According to Wagoner, at Proximare Health—a company behind the creation of an intelligent, automated referral process that matches patients, treatments and providers—it’s all about taking guesswork out of the equation.

“Basically, we help coordinate patient hand-offs from one doctor to another,” explained Wagoner. “That includes finding the right physician to care for the patient, getting an appointment, transferring that patient’s pertinent medical information, making sure we cover all the bases with the health insurance company and, finally, keeping all members of the patient’s care team informed with status updates. Our system gives our users the opportunity to dynamically alter the patient’s care path based on relevant data—like their clinical status or health insurance benefits.”
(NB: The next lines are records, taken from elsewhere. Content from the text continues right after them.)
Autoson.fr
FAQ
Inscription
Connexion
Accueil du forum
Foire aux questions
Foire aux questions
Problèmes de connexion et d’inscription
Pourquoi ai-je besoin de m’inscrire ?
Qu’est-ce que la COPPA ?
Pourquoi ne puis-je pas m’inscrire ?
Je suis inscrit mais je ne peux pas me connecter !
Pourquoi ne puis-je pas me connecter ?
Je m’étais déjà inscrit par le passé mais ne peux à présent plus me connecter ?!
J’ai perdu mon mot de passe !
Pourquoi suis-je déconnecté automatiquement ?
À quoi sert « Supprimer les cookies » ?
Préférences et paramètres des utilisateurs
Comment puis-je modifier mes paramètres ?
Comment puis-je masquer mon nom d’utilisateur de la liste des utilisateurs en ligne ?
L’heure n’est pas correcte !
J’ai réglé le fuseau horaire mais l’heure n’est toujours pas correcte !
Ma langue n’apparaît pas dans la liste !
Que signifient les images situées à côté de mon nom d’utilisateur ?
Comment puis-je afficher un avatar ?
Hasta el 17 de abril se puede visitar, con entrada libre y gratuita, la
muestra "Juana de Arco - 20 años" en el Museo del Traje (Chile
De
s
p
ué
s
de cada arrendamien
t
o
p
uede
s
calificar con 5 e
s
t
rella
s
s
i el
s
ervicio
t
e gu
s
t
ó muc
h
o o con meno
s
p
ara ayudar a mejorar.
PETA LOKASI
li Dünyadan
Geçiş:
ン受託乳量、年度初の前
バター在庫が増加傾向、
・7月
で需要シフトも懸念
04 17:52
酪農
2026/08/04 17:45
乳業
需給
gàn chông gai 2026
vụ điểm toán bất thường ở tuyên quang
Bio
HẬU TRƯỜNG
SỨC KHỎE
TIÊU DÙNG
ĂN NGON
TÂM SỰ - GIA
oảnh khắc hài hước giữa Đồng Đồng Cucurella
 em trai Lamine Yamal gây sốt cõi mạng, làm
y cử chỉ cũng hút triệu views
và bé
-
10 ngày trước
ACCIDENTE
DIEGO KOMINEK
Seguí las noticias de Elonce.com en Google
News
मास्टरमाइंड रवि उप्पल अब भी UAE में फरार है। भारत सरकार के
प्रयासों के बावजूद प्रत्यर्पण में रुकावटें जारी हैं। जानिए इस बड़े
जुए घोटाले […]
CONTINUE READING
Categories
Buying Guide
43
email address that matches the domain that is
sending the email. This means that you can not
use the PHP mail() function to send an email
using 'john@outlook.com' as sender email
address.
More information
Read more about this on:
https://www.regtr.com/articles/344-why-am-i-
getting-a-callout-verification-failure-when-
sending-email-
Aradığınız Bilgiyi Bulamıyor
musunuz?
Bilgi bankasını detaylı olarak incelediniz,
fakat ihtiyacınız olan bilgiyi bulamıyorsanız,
With over two million total patient transitions to date, and more than 3,000 clinical team users benefiting from Proximare’s Internet Referral Information System (IRIS), Wagoner is moving ahead with conviction. Through Proximare’s partnership with the clinical leaders of one of the largest safety net systems in the country—Cook County Health and Hospitals System in Chicago—the seeds to cultivate a novel approach for improving access to care have already been sown.

“At Cook County, they felt a key issue to solve was to make sure that only people that truly needed their specialty and diagnostic services should end up in those clinics,” said Wagoner. “We worked collaboratively with their clinical and administrative teams to design and deploy a clinical protocol based referral management system that has gone on to process millions of referrals—and screen out over 20 percent of referral requests as unnecessary.”

A small—but rapidly growing—startup facing off against a titanic, nationwide problem is an admittedly Herculean task, but Wagoner is confident that Proximare can leverage their agility and commitment to customer satisfaction to their advantage.

“One thing used against small companies and startups is that we don’t have as many resources—cash, people, fancy offices, you name it,” reflected Wagoner. “Given those constraints, there’s a small margin of error. We have to ‘over-deliver’ for every customer because the loss of even one customer puts the business in jeopardy. That reality plays into everything we do, from response time to product enhancements.

“Our growth depends on that execution, as well,” he added. “During reference calls, future customers hear that the risk of going with a smaller firm is rewarded by a product and service standard that exceeds our larger competitors.”

As organizations continue to utilize different EMRs, the demand for connectivity and the desire to transition patients seamlessly throughout disparate systems isn’t going anywhere. Fortunately, Proximare is prepared to rise to the occasion.

“Right now, there is a broadly accepted generalization that doctors do not want to treat patients differently,” affirmed Wagoner. “I think that as more organizations move further from their fee-for-service roots, they’ll realize that while patients shouldn’t receive drastically different care, who delivers it and in what service setting it’s administered will require variation. We’re hoping to help manage this variation, and we look forward to helping more organizations do so.”